The most famous story about Elijah is one that demonstrates his zeal for Israel’s exclusive allegiance to Yahweh. It is the story of Elijah’s showdown with the prophets of Baal, in which Elijah asks the Israelites, “How long will you keep hopping from one opinion to the other? If the Lord is God, follow him, and if it is Baal, then follow him.” When the people hesitate and make no response to Elijah, he proposes a contest between Baal and Yahweh. The prophets of Baal are to select and prepare a bull to offer Baal, while Elijah himself will do the same to prepare an offering for Yahweh. Neither will light the altar. Instead they will call on the name of their gods, and whichever god answers by fire is indeed God. Elijah famously wins this challenge when Yahweh sends down lightning on his own offering.

While the story is remarkable for its outcome, it is even more remarkable for the witness it bears to “one risky moment in humanity’s thinking about divinity” (James L. Kugel, The Great Poems of the Bible, p. 70). That Baal loses this contest has inevitable consequences: it marks the death of Baal in the ancient world. At the same time, the ascendance of Yahweh sets the stage for a new conception of God: a God who is no longer tied down to natural phenomena, no matter how great or terrifying they are.
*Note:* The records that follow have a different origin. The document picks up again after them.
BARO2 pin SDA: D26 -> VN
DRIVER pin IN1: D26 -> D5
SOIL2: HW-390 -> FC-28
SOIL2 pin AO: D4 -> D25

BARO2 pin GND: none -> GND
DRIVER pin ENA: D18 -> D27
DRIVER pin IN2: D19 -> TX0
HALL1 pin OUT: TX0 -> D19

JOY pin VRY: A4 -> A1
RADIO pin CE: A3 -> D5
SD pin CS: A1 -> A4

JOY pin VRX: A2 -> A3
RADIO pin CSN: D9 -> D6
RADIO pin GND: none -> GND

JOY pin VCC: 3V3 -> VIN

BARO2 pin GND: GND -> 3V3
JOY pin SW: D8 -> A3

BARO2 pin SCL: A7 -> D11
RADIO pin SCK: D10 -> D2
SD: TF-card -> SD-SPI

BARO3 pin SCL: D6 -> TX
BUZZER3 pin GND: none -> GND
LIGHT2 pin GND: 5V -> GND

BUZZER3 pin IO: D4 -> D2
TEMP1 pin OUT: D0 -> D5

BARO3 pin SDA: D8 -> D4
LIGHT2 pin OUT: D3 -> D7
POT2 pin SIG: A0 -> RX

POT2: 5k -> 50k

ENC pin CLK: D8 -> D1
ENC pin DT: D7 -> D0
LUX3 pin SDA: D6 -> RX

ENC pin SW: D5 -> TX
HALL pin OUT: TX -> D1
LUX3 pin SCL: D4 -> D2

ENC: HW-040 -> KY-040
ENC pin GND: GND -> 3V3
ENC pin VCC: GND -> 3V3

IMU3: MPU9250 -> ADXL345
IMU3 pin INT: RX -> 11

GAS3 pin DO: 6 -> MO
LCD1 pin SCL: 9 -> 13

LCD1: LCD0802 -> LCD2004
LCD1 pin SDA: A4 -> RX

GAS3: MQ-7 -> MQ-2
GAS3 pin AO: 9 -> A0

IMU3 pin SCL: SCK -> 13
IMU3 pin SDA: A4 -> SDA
This is precisely what we find in the lectionary passage we read today. The story in chapter 19 goes so far as to reveal a God who does not dwell in natural phenomena. You can imagine the surprise Elijah experiences when, after such a dramatic showcase of his power to control lightning, God now makes a point of revealing himself to Elijah not in the strong wind, not in the earthquake, and not in the fire that Elijah witnesses. These are the three natural phenomena with which divine revelation was typically associated in the ancient Near East. In this revelation, however, it is as if God intends to make a point—the point that God refuses to be identified with or defined as these things. As powerfully consequential as wind, earthquake, and fire are in the universe, God is even more so.

If it is a mistake to identify God with these things, it is also a mistake to think that God can be known in these things. There are times when modern-day persons exercising prophetic muscles claim that certain natural disasters are the work of God and that those who suffer from the natural disasters must have sinned and therefore are being punished by God through them. This kind of prophecy ignores and violates the remarkable lesson learned by Elijah: that God was not in the strong wind, not in the earthquake, and not in the fire, but that God was in “a sound of sheer silence.” Resisting even the conclusion of his last remaining prophet, Elijah, who understandably came to identify Yahweh with the most powerful forces of nature, God now insists upon his supernatural status. In the most nondefinable and intangible of ways, in the sound of silence, God reveals himself.

That God reveals himself in the sound of silence may seem to lead us down a path of mysticism. That is, in fact, what we find to be the case in what theologians call apophatic, or negative, theology. Negative theology is the attempt to describe God by way of negation, that is, by way of what cannot be said about God, and it usually is associated with a kind of mysticism.

This does not have to be the case, however. Prophets, like Elijah, have always been called to public life. They have been called to pay attention to moral, social, economic, political, and religious realities of their day. And from them, the church has learned that prophetic strength depends not upon being able to read into world events and natural phenomena how God is acting in the world, but rather upon questioning the certainty with which such claims are made. Every time we think we have pinned God down, God eludes us to show us what more he is and what more is possible. For this truth, let all the world cry out “Glory!”